Please let me know if anything else is needed from my side or if I should file a new issue.
@wurstsemmel Thanks for this, but I think it would be better posted on the fenix repo.
This repo is the back-end service that sends the notifications to desktop and mobile devices. It would also be useful for the folk there if you could include the version of Firefox Android that you're using. ⋮ > Settings > About Firefox
Thanks!
Is this the same bug https://github.com/mozilla-mobile/fenix/issues/19152 My device logs (which I have just attached to that issue) have the same message response has no uaid
.
I am using Firebase Messaging Web library and had been repeatedly subscribing and toggling notification settings for testing, if that's relevant.

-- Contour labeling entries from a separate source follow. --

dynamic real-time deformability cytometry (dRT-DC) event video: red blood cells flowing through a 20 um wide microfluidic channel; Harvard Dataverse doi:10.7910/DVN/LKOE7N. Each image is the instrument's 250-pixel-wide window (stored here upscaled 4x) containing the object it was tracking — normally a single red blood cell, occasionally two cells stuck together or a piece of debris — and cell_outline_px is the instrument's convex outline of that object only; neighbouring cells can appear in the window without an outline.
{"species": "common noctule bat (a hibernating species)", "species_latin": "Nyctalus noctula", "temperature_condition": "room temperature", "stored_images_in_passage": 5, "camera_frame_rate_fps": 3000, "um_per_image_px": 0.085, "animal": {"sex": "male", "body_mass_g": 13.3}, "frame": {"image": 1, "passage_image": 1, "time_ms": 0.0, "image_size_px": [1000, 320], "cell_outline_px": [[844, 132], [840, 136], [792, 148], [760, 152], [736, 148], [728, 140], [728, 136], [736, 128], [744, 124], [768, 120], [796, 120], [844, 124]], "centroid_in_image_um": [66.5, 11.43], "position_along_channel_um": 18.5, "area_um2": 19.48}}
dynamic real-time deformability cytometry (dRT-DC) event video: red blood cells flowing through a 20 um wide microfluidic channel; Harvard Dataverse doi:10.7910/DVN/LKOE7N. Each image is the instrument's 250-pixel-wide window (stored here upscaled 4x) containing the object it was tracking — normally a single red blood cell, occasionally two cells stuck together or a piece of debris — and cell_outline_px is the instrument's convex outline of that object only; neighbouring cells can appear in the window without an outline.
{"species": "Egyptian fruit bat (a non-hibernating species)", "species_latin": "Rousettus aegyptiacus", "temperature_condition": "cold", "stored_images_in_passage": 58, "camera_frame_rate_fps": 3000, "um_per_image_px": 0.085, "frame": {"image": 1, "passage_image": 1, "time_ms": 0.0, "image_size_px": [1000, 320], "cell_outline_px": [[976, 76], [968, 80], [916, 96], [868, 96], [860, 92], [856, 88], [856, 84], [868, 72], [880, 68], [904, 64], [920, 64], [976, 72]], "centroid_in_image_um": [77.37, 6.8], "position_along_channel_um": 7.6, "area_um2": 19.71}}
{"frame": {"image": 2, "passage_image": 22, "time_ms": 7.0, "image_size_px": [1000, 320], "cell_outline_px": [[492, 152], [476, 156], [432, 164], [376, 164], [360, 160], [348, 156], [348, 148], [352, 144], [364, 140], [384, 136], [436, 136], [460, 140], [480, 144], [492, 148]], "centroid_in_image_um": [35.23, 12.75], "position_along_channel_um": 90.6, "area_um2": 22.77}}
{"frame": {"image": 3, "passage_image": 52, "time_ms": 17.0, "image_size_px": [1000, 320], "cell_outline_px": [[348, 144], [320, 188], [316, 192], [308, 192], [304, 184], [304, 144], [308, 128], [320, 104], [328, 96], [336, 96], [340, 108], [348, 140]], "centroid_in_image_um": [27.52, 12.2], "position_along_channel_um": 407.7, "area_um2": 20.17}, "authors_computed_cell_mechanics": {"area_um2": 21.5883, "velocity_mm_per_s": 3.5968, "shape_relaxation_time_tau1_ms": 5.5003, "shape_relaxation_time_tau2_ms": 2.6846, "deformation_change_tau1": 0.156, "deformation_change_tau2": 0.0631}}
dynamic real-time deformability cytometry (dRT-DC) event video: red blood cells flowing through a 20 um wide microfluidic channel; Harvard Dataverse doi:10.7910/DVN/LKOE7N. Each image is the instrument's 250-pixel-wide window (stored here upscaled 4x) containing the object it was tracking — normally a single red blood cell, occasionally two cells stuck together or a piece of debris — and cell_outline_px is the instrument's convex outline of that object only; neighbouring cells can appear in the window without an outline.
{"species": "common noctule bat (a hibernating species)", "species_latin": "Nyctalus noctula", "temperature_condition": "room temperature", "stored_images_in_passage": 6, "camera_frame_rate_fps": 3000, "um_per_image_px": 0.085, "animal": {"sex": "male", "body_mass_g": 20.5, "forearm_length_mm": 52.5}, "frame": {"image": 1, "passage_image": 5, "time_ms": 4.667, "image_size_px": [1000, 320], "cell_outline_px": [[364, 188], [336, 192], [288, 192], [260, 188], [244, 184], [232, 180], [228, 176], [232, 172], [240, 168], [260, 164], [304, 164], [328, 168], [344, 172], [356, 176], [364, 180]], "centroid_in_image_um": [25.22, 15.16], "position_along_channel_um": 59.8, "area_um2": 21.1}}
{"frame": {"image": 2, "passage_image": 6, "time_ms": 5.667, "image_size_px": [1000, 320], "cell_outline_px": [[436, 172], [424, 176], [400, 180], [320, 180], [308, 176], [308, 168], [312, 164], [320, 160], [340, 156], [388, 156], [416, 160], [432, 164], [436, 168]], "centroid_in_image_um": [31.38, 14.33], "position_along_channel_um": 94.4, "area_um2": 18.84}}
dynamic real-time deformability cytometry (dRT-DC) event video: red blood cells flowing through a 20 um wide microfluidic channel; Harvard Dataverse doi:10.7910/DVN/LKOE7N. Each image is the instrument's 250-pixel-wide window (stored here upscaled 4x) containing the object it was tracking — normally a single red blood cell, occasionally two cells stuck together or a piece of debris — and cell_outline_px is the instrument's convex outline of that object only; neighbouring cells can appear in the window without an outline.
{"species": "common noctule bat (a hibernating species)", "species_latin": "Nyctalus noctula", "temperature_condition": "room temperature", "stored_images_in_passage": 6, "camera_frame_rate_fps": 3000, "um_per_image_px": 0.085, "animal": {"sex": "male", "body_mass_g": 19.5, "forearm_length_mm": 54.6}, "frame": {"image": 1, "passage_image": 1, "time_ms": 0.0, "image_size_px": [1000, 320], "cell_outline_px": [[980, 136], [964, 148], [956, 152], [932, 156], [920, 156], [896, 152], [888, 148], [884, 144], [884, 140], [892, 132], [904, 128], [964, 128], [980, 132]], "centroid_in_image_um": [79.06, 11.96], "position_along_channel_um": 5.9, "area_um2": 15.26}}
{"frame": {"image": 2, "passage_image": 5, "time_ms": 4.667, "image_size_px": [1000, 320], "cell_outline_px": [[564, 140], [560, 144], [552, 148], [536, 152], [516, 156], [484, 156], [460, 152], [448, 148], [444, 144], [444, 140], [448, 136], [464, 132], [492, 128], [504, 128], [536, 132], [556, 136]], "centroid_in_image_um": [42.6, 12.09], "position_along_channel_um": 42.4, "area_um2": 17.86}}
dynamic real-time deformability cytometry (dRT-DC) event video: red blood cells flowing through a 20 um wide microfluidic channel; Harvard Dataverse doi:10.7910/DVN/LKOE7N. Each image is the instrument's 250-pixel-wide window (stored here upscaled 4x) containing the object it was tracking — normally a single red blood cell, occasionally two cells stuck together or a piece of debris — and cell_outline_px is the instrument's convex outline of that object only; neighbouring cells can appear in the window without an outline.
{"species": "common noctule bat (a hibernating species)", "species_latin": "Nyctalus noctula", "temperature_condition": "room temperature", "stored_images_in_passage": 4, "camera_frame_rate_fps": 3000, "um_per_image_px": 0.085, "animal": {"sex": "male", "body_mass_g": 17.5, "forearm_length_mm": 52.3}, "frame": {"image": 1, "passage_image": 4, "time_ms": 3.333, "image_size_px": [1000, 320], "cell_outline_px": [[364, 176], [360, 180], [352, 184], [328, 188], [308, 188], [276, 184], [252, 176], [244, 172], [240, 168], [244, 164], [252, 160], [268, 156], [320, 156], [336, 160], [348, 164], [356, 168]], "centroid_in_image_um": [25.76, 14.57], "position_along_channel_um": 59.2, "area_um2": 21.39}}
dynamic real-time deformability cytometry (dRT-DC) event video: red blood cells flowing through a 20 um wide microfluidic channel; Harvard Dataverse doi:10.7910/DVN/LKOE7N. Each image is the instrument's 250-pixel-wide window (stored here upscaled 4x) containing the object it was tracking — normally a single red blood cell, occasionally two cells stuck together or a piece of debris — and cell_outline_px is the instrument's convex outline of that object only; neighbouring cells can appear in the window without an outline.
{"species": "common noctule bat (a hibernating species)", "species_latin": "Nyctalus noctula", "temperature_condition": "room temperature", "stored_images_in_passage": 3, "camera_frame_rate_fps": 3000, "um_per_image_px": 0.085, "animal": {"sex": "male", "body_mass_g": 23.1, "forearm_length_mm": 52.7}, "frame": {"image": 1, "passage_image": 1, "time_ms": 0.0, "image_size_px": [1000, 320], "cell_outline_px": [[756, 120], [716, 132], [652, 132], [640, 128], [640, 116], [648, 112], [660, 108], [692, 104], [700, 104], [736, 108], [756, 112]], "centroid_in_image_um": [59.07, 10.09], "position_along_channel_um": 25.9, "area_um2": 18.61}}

Happy to participate in any logging/debugging
I don't think this is the same issue - if I'm reading the client code correctly, the check for a uaid
happens after we've checked for a 401. A recent Fenix Nightly has some improvements here though (look for the about page listing an "AS" version of 86.2.0 or later)
I'd have to dig in to the code a bit. I can't think of a reason off hand that you should get a non-error registration response that doesn't have a UAID in it, unless there might be something that's causing the UAID value to be unreadable by the client (e.g. dashes can sometimes be a problem, if I recall. The code tries to return the same value format that it got, but something could be tripping it up.)